The only way that would work is if someone at the Program level does a lot of triaging on the basis of the Abstract. Because I guarantee you the POs are not going to be reading all the apps in detail under such a scenario. Too many applications and too few POs. And if there were enough of them to do so? We’d all be crying foul about why it took 10X as many Program staff as they have now! Think of how many grants that would suck up. And they still couldn’t offer the kind of specific expertise that the current peer-review system can muster.

and back to the original commenter…..

I would scream bloody murder if the grant was peer reviewed, fell in the upper 10th percentile and then was told that it did not fit the portofolio…….to an extent that is what is happening at the NCI….but you are entitled to your opinion

Of course the grey zone has long been familiar to those of us who seek funding from some of the other institutes. I have my doubts, of course, about assertions that some of the ICs have or had a policy of sticking strictly to the outcome of the initial peer review. But….perhaps this has indeed been the case at NCI. And the Chicken Littles can be excused, a trifle, for not knowing how it goes down. We have only the hard data from NIGMS but these graphs fit very well with my subjective experiences as an applicant, a friend and colleague of applicants, watching what emerges from a study section on which I served, talking with POs, etc. Take this FY2010 R01 funding outcome graph from NIGMS as an example:

Open rectangles depict the number of grants reviewed, the dark bars the number funded. The X axis depicts percentile scores that emerged from initial peer review. What this shows is that genuine “skips” are relatively rare. There is a clear payline (formally published or not, you can see where it lies) below which almost everything gets funded. Above that line is the grey area. A zone above the payline (I note for those who are thinking that they “deserve” to get funded) in which only a subset of the grants get funded. Notice the trendline though? Even this is influenced strongly by the priority score/percentile rank, right? The chances of an application being funded as an exception to the payline increases as the score moves closer to that payline.

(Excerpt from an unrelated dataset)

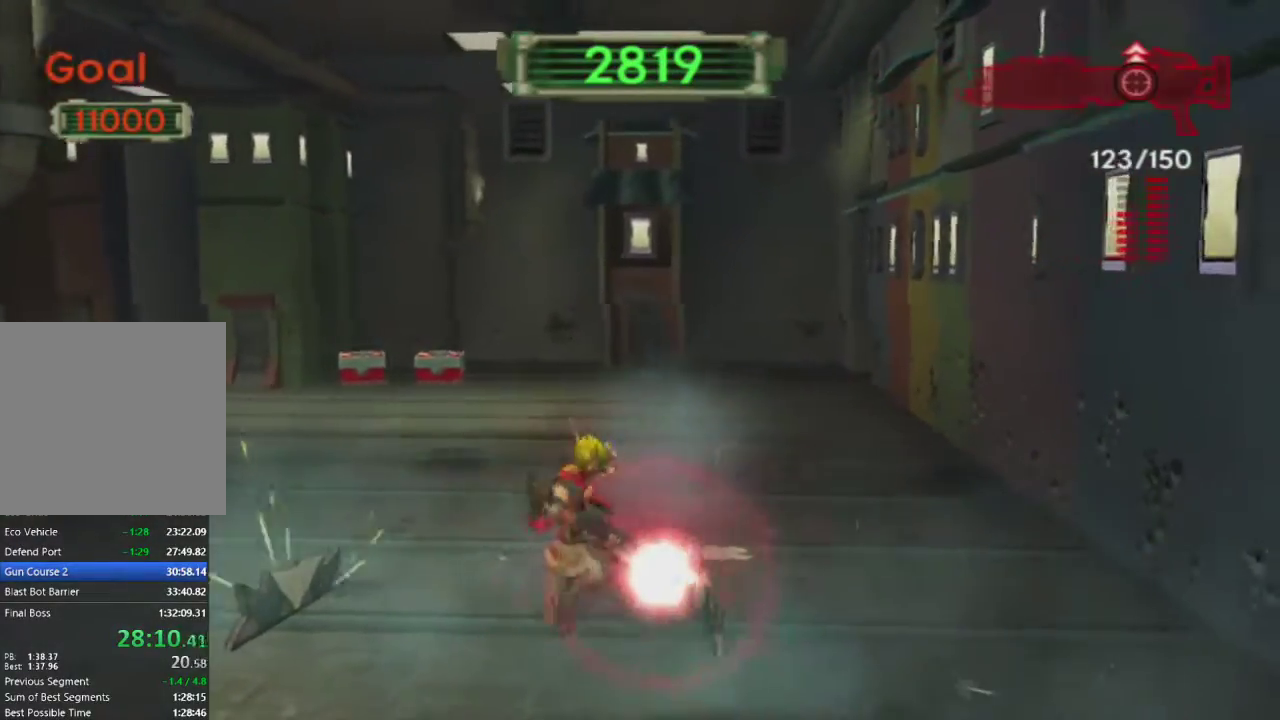
{"buttons": ["R1"], "left_stick": "up", "right_stick": "right", "events": [[433, "right_stick", "right"], [483, "left_stick", "up"]]}
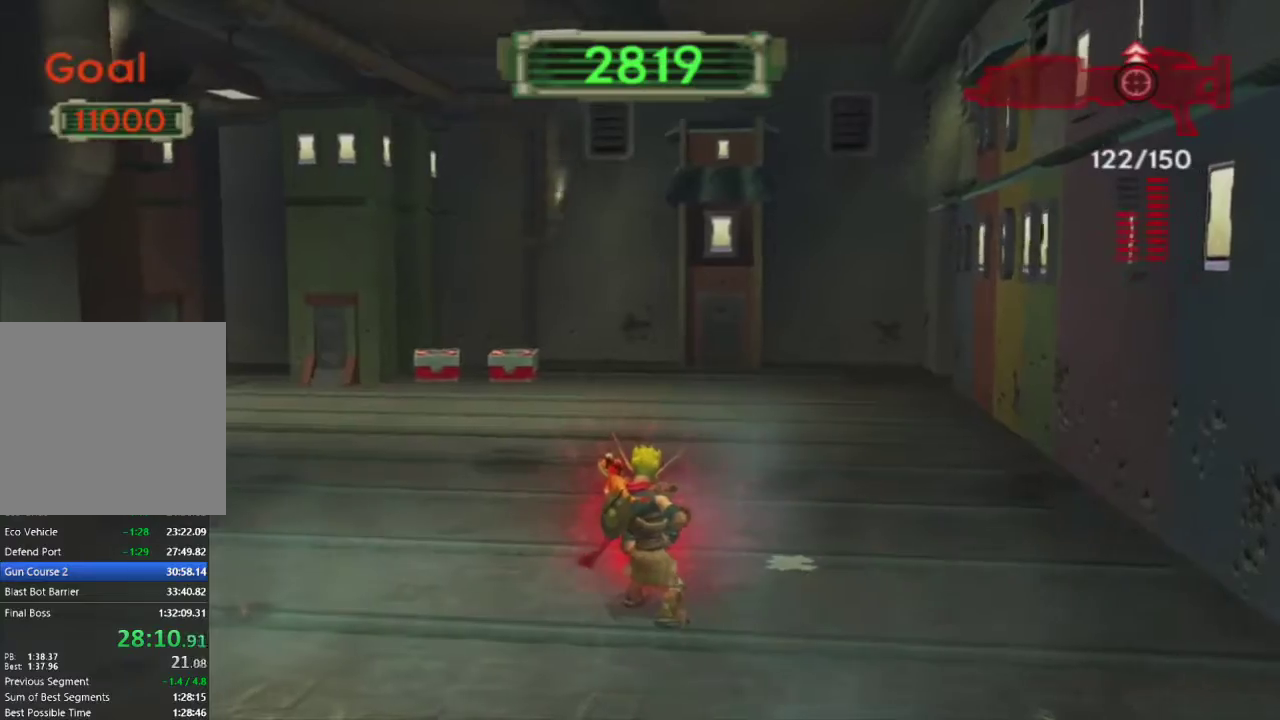
{"buttons": ["R1"], "left_stick": "center", "right_stick": "center", "events": [[50, "right_stick", "center"], [83, "left_stick", "center"]]}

The NCI has apparently been talking a payline in the 7-8%ile zone and mollifying investigators that they will “consider” everything up to some 25 %ile for exception funding. Pickups. So the scenario raised by the commenter is asking about apps in the 8-10%ile range and their chances of being skippped over. Unless NCI takes a very different approach to exception funding, the chances for such a score are probably still quite good. Once you get a couple of bins away from the payline in the NIGMS data above (and check the sidebar at the NIGMS page for prior Fiscal Year trends) then the chances for any application funding get pretty slim.

It is difficult for me to understand how anyone can look at the distribution of funded/unfunded grant application in this grey area and think that they “deserve” to be funded with scores that are above the payline. I say rather that people should feel lucky to get the nod, given that few of the apps are being funded.